**What the task asks:**
The copy has to match the records word for word and include no pictures.

**Given information:**
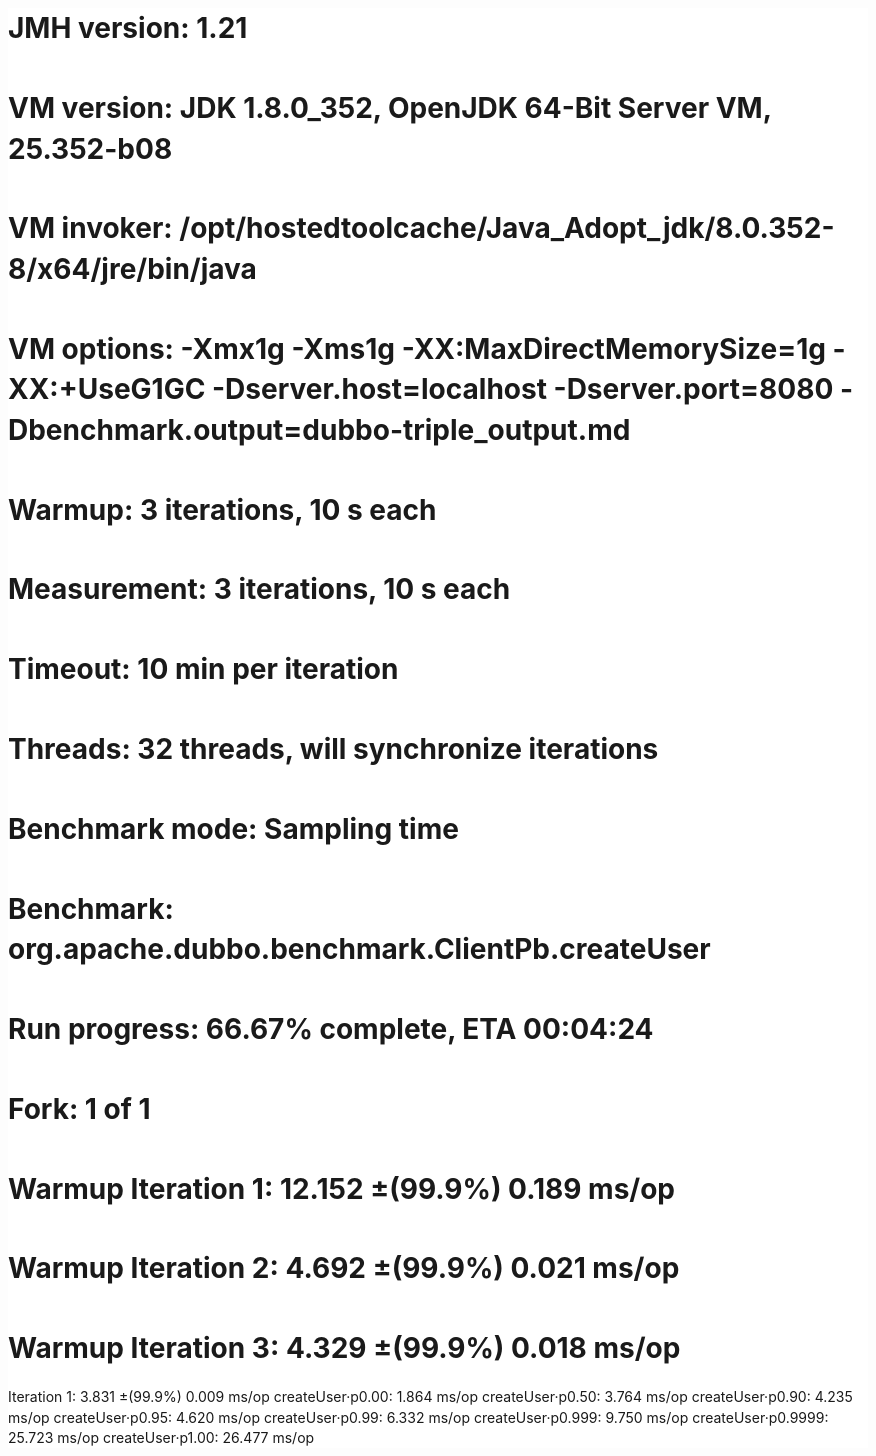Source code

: 
# JMH version: 1.21
# VM version: JDK 1.8.0_352, OpenJDK 64-Bit Server VM, 25.352-b08
# VM invoker: /opt/hostedtoolcache/Java_Adopt_jdk/8.0.352-8/x64/jre/bin/java
# VM options: -Xmx1g -Xms1g -XX:MaxDirectMemorySize=1g -XX:+UseG1GC -Dserver.host=localhost -Dserver.port=8080 -Dbenchmark.output=dubbo-triple_output.md
# Warmup: 3 iterations, 10 s each
# Measurement: 3 iterations, 10 s each
# Timeout: 10 min per iteration
# Threads: 32 threads, will synchronize iterations
# Benchmark mode: Sampling time
# Benchmark: org.apache.dubbo.benchmark.ClientPb.createUser

# Run progress: 66.67% complete, ETA 00:04:24
# Fork: 1 of 1
# Warmup Iteration   1: 12.152 ±(99.9%) 0.189 ms/op
# Warmup Iteration   2: 4.692 ±(99.9%) 0.021 ms/op
# Warmup Iteration   3: 4.329 ±(99.9%) 0.018 ms/op
Iteration   1: 3.831 ±(99.9%) 0.009 ms/op
                 createUser·p0.00:   1.864 ms/op
                 createUser·p0.50:   3.764 ms/op
                 createUser·p0.90:   4.235 ms/op
                 createUser·p0.95:   4.620 ms/op
                 createUser·p0.99:   6.332 ms/op
                 createUser·p0.999:  9.750 ms/op
                 createUser·p0.9999: 25.723 ms/op
                 createUser·p1.00:   26.477 ms/op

**Expected answer:**
Source code

: 
# JMH version: 1.21
# VM version: JDK 1.8.0_352, OpenJDK 64-Bit Server VM, 25.352-b08
# VM invoker: /opt/hostedtoolcache/Java_Adopt_jdk/8.0.352-8/x64/jre/bin/java
# VM options: -Xmx1g -Xms1g -XX:MaxDirectMemorySize=1g -XX:+UseG1GC -Dserver.host=localhost -Dserver.port=8080 -Dbenchmark.output=dubbo-triple_output.md
# Warmup: 3 iterations, 10 s each
# Measurement: 3 iterations, 10 s each
# Timeout: 10 min per iteration
# Threads: 32 threads, will synchronize iterations
# Benchmark mode: Sampling time
# Benchmark: org.apache.dubbo.benchmark.ClientPb.createUser

# Run progress: 66.67% complete, ETA 00:04:24
# Fork: 1 of 1
# Warmup Iteration   1: 12.152 ±(99.9%) 0.189 ms/op
# Warmup Iteration   2: 4.692 ±(99.9%) 0.021 ms/op
# Warmup Iteration   3: 4.329 ±(99.9%) 0.018 ms/op
Iteration   1: 3.831 ±(99.9%) 0.009 ms/op
                 createUser·p0.00:   1.864 ms/op
                 createUser·p0.50:   3.764 ms/op
                 createUser·p0.90:   4.235 ms/op
                 createUser·p0.95:   4.620 ms/op
                 createUser·p0.99:   6.332 ms/op
                 createUser·p0.999:  9.750 ms/op
                 createUser·p0.9999: 25.723 ms/op
                 createUser·p1.00:   26.477 ms/op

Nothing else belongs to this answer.